Instructions to follow
Go over the material below and report every line that contains the word "pinky".

====== Exercise data ======

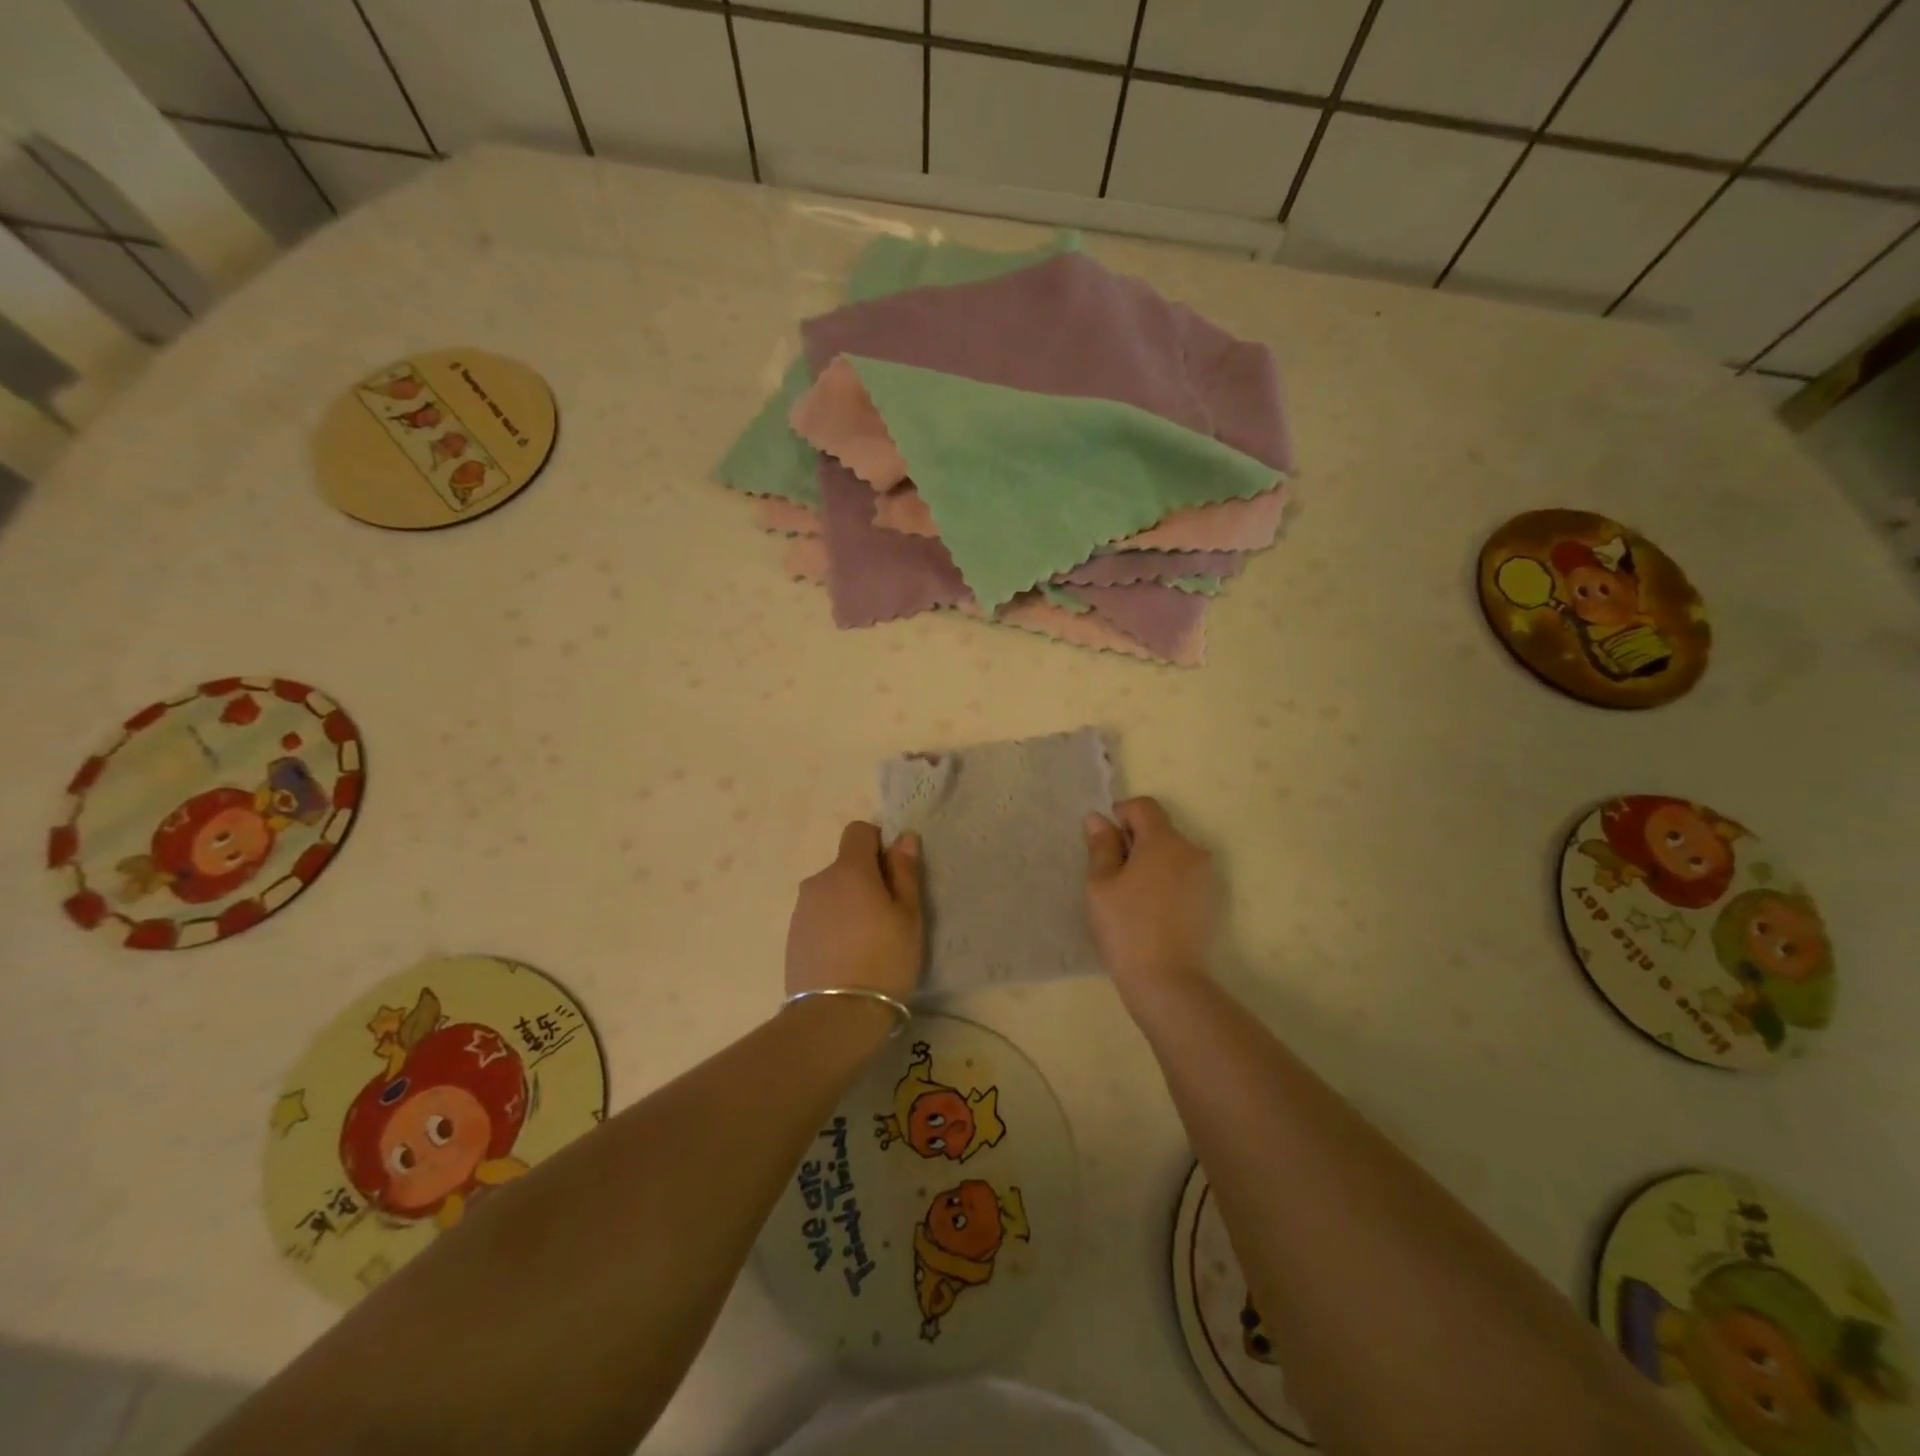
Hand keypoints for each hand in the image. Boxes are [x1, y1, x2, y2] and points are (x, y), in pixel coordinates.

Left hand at [785, 822, 923, 1001]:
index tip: (893, 872)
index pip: (858, 831)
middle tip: (888, 916)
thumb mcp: (908, 916)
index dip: (878, 844)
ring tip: (866, 942)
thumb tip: (904, 837)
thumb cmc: (884, 960)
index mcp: (849, 870)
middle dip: (866, 879)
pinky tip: (846, 957)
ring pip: (831, 893)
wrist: (835, 1017)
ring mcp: (801, 910)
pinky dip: (833, 926)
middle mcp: (819, 881)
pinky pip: (819, 917)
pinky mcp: (792, 937)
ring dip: (848, 904)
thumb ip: (905, 872)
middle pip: (845, 865)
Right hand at [1084, 797, 1216, 995]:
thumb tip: (1098, 819)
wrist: (1167, 980)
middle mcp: (1192, 850)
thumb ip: (1101, 846)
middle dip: (1134, 842)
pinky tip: (1150, 910)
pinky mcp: (1210, 900)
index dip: (1120, 816)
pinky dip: (1165, 881)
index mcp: (1164, 841)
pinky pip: (1182, 875)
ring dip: (1150, 862)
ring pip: (1171, 853)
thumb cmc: (1126, 927)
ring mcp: (1205, 876)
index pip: (1144, 806)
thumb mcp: (1101, 884)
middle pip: (1159, 829)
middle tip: (1112, 875)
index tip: (1104, 844)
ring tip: (1131, 897)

======

Answer section
pinky tip: (846, 957)
pinky dip: (833, 926)
pinky pip: (819, 917)
pinky mcp: (792, 937)
pinky tip: (1150, 910)
pinky mcp: (1210, 900)
pinky dip: (1165, 881)
pinky pip: (1182, 875)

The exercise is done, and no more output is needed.